In a statement published Wednesday, Alejandra Menjivar, who lost her bid for a seat on the Central American parliament in February, said she had suffered one of the worst experiences of her life but was alive to tell her story, thanks to the kindness of a stranger.
Latin America is the most dangerous region in the world for transgender people, and Mexico and El Salvador are among the worst nations. Local authorities are often reluctant to thoroughly investigate crimes committed against the LGBTQ community.
That harsh reality was part of what motivated Menjivar, 35, to enter politics. When she cast her ballot in this year’s election, a rainbow pride flag draped around her shoulders, she was overcome with emotion by the significance of the moment.
“Today, in the thousands of ballots there was a photograph of a trans woman, puffing out her chest and putting forth a body and face for everyone,” said Menjivar on Twitter about the importance of trans representation.
“I reflected on how much we still need to do to achieve guarantees for each and every one of us, I remembered my murdered friends, Bethzaida, Fiorela, Anahí, Katherine, and others, I remembered many who have had to emigrate ...” she added.
After the election, the threats and discrimination that Menjivar endured during the campaign escalated so much that she felt forced to emigrate to Mexico, where she has applied for political asylum.

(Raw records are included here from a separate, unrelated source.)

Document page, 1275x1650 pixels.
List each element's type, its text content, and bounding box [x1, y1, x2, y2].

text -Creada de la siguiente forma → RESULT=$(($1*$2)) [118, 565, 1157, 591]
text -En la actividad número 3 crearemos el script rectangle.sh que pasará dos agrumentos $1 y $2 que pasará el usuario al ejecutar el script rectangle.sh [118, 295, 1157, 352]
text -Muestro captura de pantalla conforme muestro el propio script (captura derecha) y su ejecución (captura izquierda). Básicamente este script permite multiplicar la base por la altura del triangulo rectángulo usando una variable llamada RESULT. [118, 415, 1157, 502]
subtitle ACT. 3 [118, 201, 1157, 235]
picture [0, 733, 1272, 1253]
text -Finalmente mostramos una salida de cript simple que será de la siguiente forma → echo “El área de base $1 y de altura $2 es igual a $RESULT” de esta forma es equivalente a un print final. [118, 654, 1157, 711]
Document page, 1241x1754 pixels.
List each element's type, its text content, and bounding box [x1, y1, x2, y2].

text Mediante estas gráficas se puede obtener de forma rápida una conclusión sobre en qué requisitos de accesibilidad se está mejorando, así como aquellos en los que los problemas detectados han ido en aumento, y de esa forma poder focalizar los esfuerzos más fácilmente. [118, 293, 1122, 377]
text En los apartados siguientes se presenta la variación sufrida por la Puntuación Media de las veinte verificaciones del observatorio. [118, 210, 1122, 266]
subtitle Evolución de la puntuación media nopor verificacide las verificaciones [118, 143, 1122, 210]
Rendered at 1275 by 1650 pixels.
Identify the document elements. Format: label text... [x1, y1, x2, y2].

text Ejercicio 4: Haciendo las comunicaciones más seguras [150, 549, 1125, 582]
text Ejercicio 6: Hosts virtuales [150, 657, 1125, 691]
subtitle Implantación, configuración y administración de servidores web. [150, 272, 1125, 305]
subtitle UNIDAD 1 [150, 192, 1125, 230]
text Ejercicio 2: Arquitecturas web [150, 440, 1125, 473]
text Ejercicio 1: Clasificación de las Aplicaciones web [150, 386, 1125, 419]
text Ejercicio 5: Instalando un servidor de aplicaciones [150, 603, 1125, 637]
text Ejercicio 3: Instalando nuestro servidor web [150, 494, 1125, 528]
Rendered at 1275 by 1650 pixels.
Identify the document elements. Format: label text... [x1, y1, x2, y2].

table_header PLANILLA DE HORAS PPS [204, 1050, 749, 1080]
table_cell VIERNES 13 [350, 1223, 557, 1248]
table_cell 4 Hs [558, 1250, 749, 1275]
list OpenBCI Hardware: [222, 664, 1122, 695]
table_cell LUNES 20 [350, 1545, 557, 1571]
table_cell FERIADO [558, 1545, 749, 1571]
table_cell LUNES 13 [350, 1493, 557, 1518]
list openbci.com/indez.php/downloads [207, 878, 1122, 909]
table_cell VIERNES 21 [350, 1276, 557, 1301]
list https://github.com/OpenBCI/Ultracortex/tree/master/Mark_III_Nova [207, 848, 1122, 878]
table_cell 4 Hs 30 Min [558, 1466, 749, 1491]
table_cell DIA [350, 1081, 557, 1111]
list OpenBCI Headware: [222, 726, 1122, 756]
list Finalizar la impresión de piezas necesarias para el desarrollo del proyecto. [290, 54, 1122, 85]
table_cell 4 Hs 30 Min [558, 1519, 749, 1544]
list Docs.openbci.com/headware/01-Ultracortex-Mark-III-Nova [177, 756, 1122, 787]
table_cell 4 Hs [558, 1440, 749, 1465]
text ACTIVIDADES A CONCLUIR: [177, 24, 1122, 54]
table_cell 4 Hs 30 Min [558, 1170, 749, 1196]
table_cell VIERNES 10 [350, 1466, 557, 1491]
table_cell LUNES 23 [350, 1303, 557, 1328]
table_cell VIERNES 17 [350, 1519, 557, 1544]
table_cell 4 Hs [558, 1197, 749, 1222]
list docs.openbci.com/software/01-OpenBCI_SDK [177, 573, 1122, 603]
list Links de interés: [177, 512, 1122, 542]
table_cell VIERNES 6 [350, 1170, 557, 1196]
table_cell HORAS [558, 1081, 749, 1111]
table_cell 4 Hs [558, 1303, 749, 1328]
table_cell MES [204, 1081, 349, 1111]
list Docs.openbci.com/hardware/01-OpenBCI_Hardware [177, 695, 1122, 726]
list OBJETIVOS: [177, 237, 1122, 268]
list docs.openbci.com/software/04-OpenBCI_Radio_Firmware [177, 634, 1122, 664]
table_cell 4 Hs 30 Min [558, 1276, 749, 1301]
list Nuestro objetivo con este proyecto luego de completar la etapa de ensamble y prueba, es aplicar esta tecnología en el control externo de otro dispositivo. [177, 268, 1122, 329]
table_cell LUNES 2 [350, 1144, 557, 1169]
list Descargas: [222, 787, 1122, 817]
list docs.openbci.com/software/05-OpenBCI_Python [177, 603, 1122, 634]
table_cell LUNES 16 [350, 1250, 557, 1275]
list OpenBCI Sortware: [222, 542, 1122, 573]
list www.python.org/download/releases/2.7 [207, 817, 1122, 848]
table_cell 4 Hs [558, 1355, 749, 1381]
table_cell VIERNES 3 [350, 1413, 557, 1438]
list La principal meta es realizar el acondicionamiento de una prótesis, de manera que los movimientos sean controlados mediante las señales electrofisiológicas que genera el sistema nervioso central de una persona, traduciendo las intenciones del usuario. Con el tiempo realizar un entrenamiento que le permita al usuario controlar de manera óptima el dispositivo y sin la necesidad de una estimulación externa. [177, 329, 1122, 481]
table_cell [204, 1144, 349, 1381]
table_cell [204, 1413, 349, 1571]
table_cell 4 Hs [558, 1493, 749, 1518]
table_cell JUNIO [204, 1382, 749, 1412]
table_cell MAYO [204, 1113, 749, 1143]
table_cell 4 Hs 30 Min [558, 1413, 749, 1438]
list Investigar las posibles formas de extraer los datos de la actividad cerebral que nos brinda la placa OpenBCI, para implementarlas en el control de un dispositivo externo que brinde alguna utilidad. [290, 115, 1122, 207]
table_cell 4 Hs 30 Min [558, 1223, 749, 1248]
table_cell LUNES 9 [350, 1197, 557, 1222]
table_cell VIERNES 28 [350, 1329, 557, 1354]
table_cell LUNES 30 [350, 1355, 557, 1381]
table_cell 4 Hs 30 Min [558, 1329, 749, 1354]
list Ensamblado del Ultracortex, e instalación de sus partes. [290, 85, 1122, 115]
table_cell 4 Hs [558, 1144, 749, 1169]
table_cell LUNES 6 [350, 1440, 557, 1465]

The nightmare began on Sunday night after drinking an apparently spiked beer plunged Menjivar into a deep haze. In the early hours of Monday morning, she awoke “abused, disoriented, [and] lost,” according to her statement. She credited another transgender woman who found her for saving her life. Angie, as Menjivar identified the woman, was a sex worker.
Many transgender women in Mexico, in particular immigrants from other countries, are forced to work in the sex industry because of the lack of job opportunities due to discrimination, said Raúl Capor, director and co-founder of Casa Frida in Mexico City, a shelter for the LGBTQ community.
“They end up in the same situation of vulnerability without access to employment, without access to healthcare, and at the mercy and disposition of other dynamics of organized crime,” said Capor, about migrants from the LGBTQ community who come to Mexico City.
Although Mexico City is generally considered more accepting of LGBTQ people, the case of Menjivar, and those of many others, makes plain that it’s far from a safe haven.
“In Mexico, as well as in much of Latin America, we can find important advances in the recognition of the rights of trans populations. However, this has not been enough and has not generated substantial changes in the lives and development of trans people,” said Capor.
“There is much work to be done, even in Mexico City.”